Q. How has the rise of neoliberal rhetoric over the past few decades shaped the way that policymakers and the public alike understand and talk about wealth inequality?
This kind of rhetoric, which suggests that people’s deficiencies are attributable primarily to their own behavior and actions, has been used widely since the early 1980s, so we’re approaching almost 40 years of it as the dominant narrative concerning poverty and inequality in the U.S. In fact, we even continue to hear it from the current president, who will say that people, especially black people, need to alter their behavior and practices in order to improve their economic situations.
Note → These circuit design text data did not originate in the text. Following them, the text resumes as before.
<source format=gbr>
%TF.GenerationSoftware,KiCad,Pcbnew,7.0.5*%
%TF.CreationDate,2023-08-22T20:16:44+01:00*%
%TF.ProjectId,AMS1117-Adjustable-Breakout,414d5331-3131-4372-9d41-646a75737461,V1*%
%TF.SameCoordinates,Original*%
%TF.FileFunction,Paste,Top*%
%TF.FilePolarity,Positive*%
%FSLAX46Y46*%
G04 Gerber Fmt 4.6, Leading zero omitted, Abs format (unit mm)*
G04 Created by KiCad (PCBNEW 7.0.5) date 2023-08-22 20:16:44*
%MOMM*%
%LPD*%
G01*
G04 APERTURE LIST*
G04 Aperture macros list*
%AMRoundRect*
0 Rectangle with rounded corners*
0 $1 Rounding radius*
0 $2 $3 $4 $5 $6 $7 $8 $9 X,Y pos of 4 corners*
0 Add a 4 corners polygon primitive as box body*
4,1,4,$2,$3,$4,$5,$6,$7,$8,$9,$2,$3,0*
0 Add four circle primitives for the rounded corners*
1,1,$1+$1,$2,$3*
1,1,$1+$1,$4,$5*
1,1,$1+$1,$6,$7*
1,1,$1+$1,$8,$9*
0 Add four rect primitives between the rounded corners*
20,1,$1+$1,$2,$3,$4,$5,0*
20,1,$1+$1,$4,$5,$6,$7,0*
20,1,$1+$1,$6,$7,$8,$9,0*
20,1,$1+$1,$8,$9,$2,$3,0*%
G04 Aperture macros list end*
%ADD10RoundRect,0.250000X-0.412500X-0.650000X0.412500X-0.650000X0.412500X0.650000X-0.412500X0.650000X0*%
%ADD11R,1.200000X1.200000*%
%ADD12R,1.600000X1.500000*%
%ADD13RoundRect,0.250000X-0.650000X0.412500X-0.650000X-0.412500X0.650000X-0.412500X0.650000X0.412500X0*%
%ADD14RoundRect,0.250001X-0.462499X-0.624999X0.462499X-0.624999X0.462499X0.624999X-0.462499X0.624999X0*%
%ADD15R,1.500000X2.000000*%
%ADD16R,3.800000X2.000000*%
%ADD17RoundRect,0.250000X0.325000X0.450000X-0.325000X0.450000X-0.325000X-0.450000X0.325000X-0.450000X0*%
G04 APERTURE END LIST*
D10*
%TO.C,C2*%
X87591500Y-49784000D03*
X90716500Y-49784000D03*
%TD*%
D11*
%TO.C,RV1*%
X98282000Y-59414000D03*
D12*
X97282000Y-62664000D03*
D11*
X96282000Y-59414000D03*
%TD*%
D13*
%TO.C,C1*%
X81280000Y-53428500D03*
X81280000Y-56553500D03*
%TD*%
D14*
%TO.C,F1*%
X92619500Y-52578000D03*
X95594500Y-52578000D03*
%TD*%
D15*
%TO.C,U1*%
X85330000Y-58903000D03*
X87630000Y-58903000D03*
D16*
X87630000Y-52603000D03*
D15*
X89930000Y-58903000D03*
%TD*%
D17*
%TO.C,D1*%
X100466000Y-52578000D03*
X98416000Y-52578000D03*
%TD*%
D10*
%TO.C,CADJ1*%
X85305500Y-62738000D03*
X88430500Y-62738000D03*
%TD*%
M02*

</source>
One of the main points of our report, “Umbrellas Don’t Make it Rain,” is to demonstrate that even when black folk behave in the “correct” way—through seeking education and working hard—they don’t necessarily see a significant improvement in their wealth position. The neoliberal narrative that focuses on individual actions can be powerful, but it’s not correct. And by rejecting it, one is able to instead think about different policies for inequality, rather than simply telling people to pull up their pants.
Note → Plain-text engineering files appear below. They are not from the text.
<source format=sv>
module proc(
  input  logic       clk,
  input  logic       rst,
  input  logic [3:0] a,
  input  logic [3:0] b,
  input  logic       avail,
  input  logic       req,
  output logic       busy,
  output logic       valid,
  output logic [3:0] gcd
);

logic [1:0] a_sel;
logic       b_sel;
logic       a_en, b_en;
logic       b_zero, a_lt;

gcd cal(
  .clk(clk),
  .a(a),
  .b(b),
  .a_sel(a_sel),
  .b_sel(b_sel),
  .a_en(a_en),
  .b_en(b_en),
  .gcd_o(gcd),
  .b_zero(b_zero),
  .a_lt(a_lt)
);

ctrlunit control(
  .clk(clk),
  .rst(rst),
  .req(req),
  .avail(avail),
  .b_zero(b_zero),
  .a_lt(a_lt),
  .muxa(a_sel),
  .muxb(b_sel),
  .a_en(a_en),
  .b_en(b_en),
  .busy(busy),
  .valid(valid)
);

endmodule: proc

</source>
Q. What kinds of domestic policies might help reduce the racial wealth gap in the U.S.?
I’ve been an advocate of two programs which I describe as “universal but race-conscious.” That is, they would be applied universally, but would have disproportionately greater benefit for the groups that have been historically deprived.
The first is a federal job guarantee, which is an anti-poverty measure intended to address the problems associated with low wages or uncertain wages. By guaranteeing all adults access to the opportunity to work at non-poverty wages, this program would ensure a “living wage” for all. Existing proposals to raise the minimum wage or to mandate a living wage cannot accomplish that aim because you only can receive the minimum or living wage if you have a job. The job guarantee not only would protect individuals from unemployment, but would provide an assurance of a job for everyone at non-poverty wages. It also would include a benefits package containing the same health insurance plan that civil servants receive now. Such a program dramatically would reduce economic insecurity for low-income families and individuals.
The second measure is what we call the “baby bonds” proposal, which is an anti-inequality measure designed to address the wealth gap. This program would create public trust funds for all newborn infants that they could access when they reach eighteen. It’s simply universalizing the model that wealthy families already use—giving kids a trust that they can access at a certain age. The amount of the trust would be graduated based on the wealth position of the parents. And again, this would be a universal program—meaning that every child, regardless of how wealthy their parents are, would receive something—but those kids whose parents have less wealth would have greater amounts in their trusts.
I also favor a third big proposal, reparations for black Americans, as a social justice initiative to compensate for slavery, legal segregation (in the Jim Crow period) and ongoing discrimination.